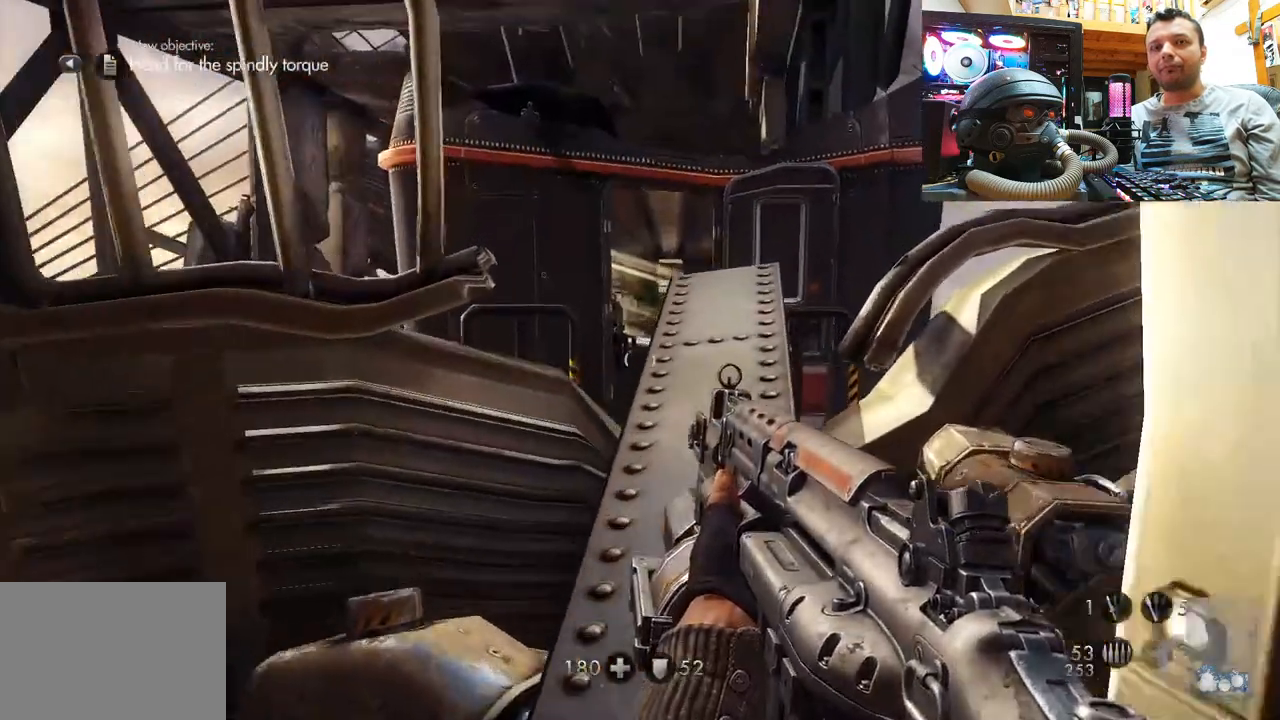
{"buttons": [], "left_stick": "up", "right_stick": "up-right", "events": [[50, "right_stick", "left"], [167, "right_stick", "center"], [233, "left_stick", "up-right"], [333, "left_stick", "center"], [333, "right_stick", "up-right"], [467, "left_stick", "up"]]}
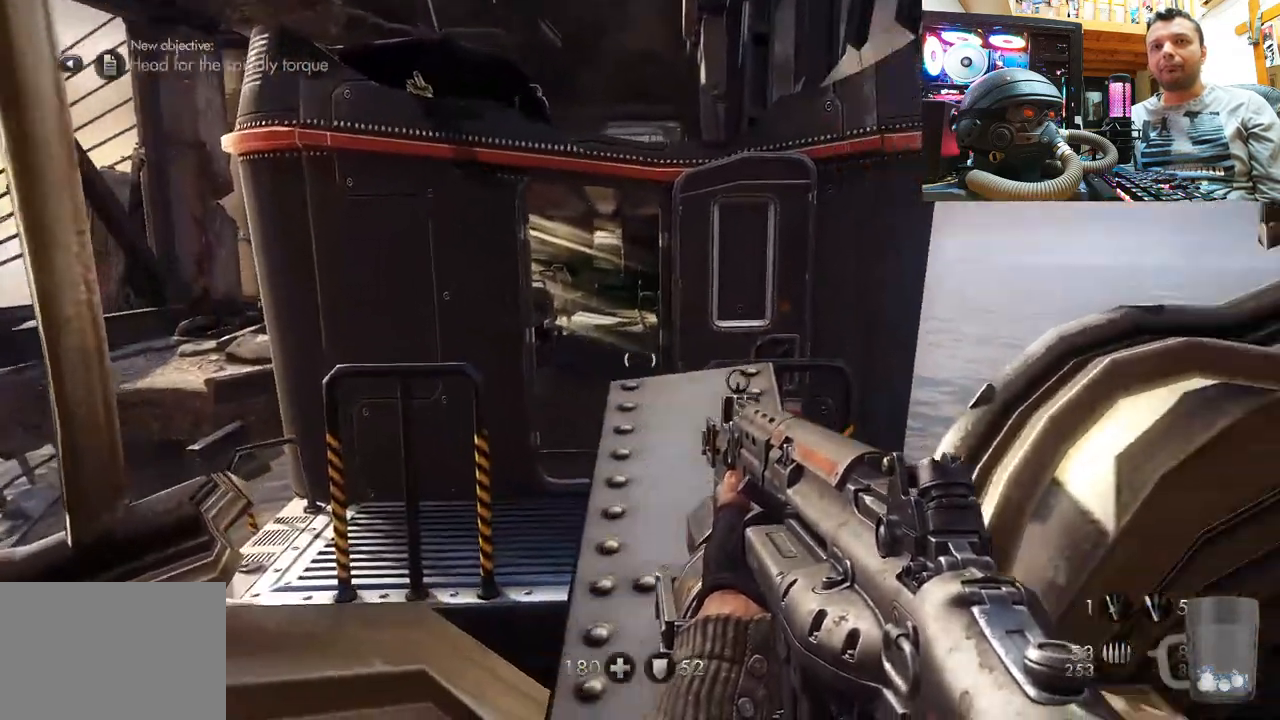
{"buttons": [], "left_stick": "up", "right_stick": "center", "events": [[33, "right_stick", "center"], [233, "right_stick", "up"], [433, "right_stick", "center"]]}
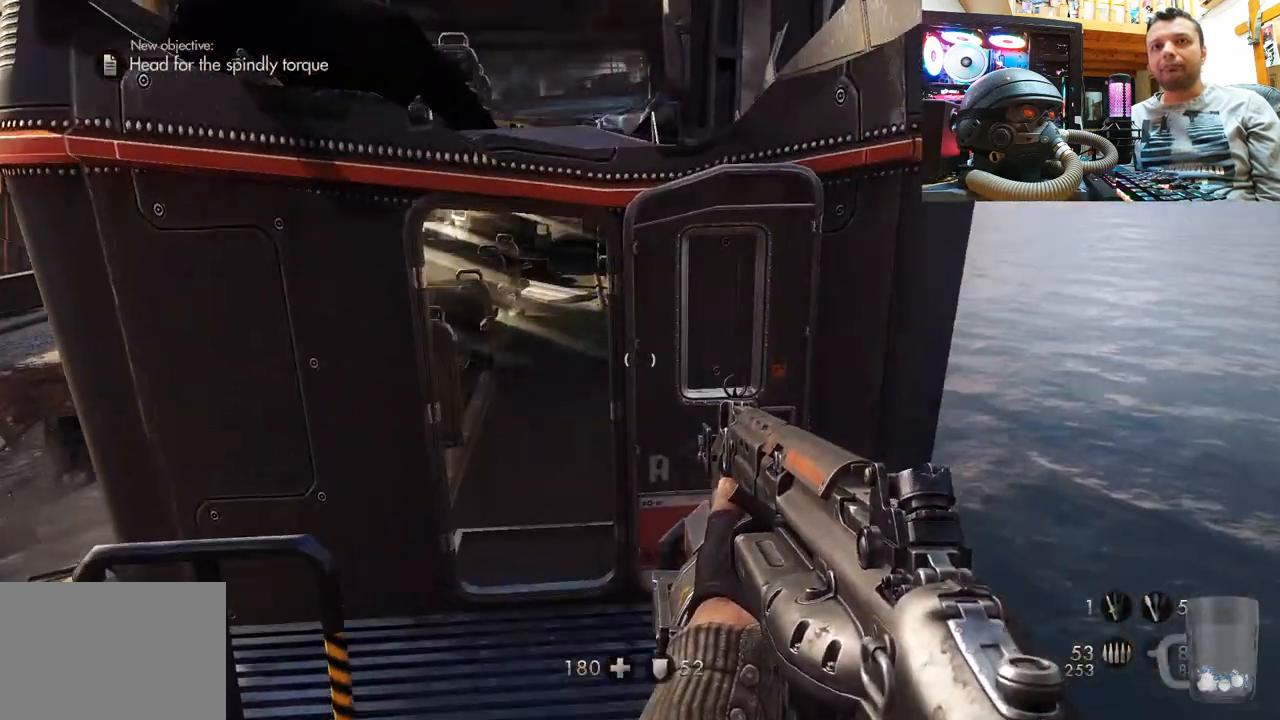
{"buttons": [], "left_stick": "up", "right_stick": "center", "events": [[150, "right_stick", "up-left"], [200, "right_stick", "left"], [300, "right_stick", "center"], [400, "right_stick", "left"], [450, "right_stick", "center"]]}
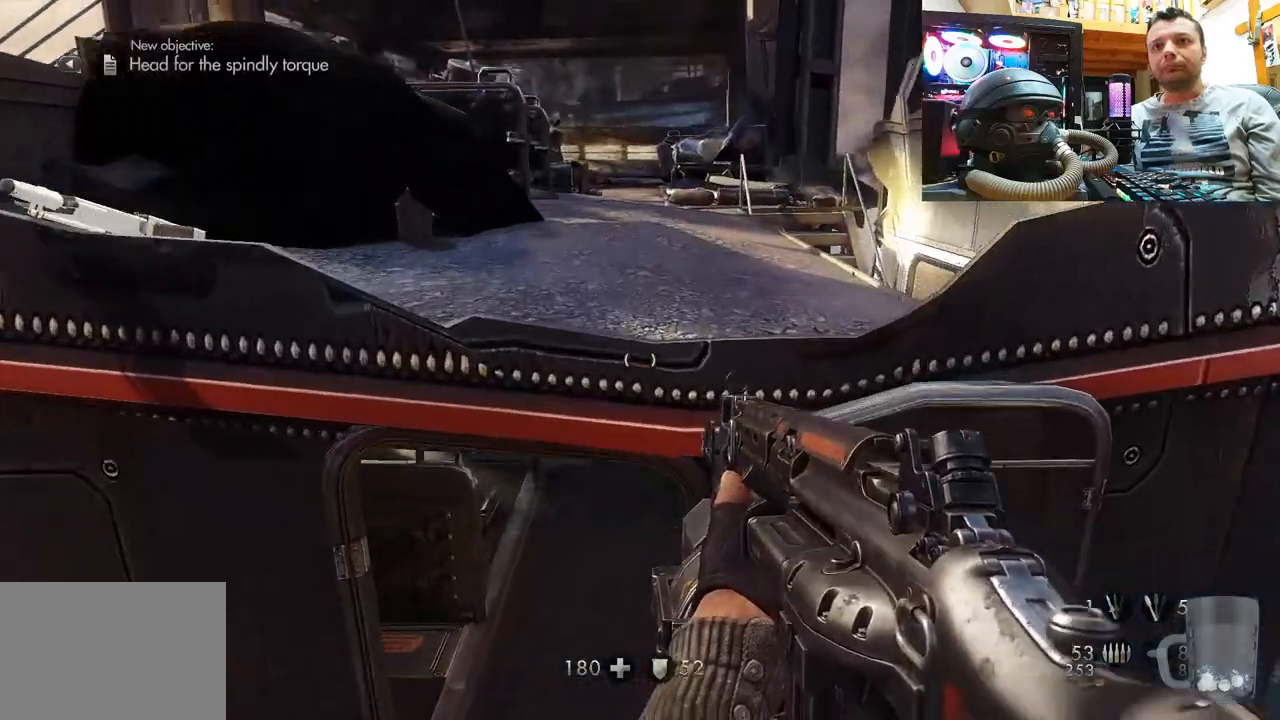
{"buttons": [], "left_stick": "up", "right_stick": "center", "events": [[33, "right_stick", "down"], [83, "right_stick", "down-left"], [267, "right_stick", "center"]]}
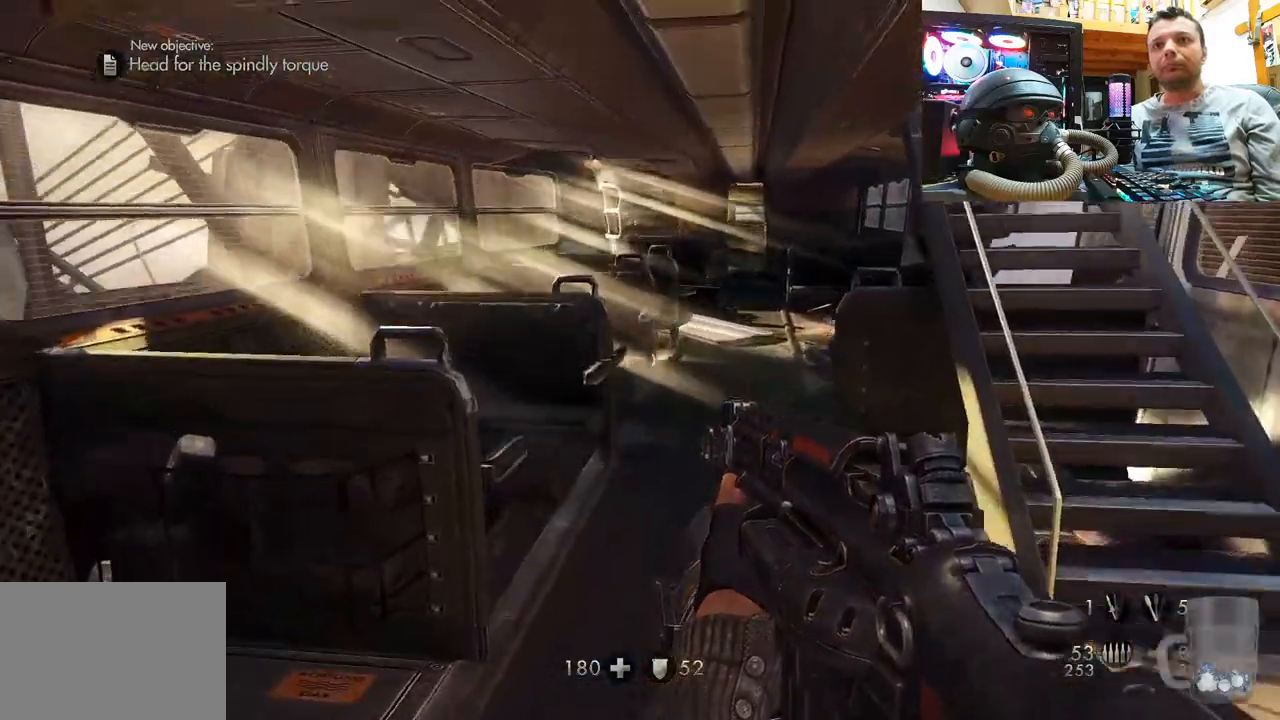
{"buttons": ["DPAD_RIGHT"], "left_stick": "up", "right_stick": "center", "events": [[150, "SQUARE", "down"], [267, "SQUARE", "up"], [433, "DPAD_RIGHT", "down"]]}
========================
# Problem requirements
Repeat the data above in full and exactly. Omit every image.

# Solution for this problem
{"buttons": [], "left_stick": "up", "right_stick": "up-right", "events": [[50, "right_stick", "left"], [167, "right_stick", "center"], [233, "left_stick", "up-right"], [333, "left_stick", "center"], [333, "right_stick", "up-right"], [467, "left_stick", "up"]]}
{"buttons": [], "left_stick": "up", "right_stick": "center", "events": [[33, "right_stick", "center"], [233, "right_stick", "up"], [433, "right_stick", "center"]]}
{"buttons": [], "left_stick": "up", "right_stick": "center", "events": [[150, "right_stick", "up-left"], [200, "right_stick", "left"], [300, "right_stick", "center"], [400, "right_stick", "left"], [450, "right_stick", "center"]]}
{"buttons": [], "left_stick": "up", "right_stick": "center", "events": [[33, "right_stick", "down"], [83, "right_stick", "down-left"], [267, "right_stick", "center"]]}
{"buttons": ["DPAD_RIGHT"], "left_stick": "up", "right_stick": "center", "events": [[150, "SQUARE", "down"], [267, "SQUARE", "up"], [433, "DPAD_RIGHT", "down"]]}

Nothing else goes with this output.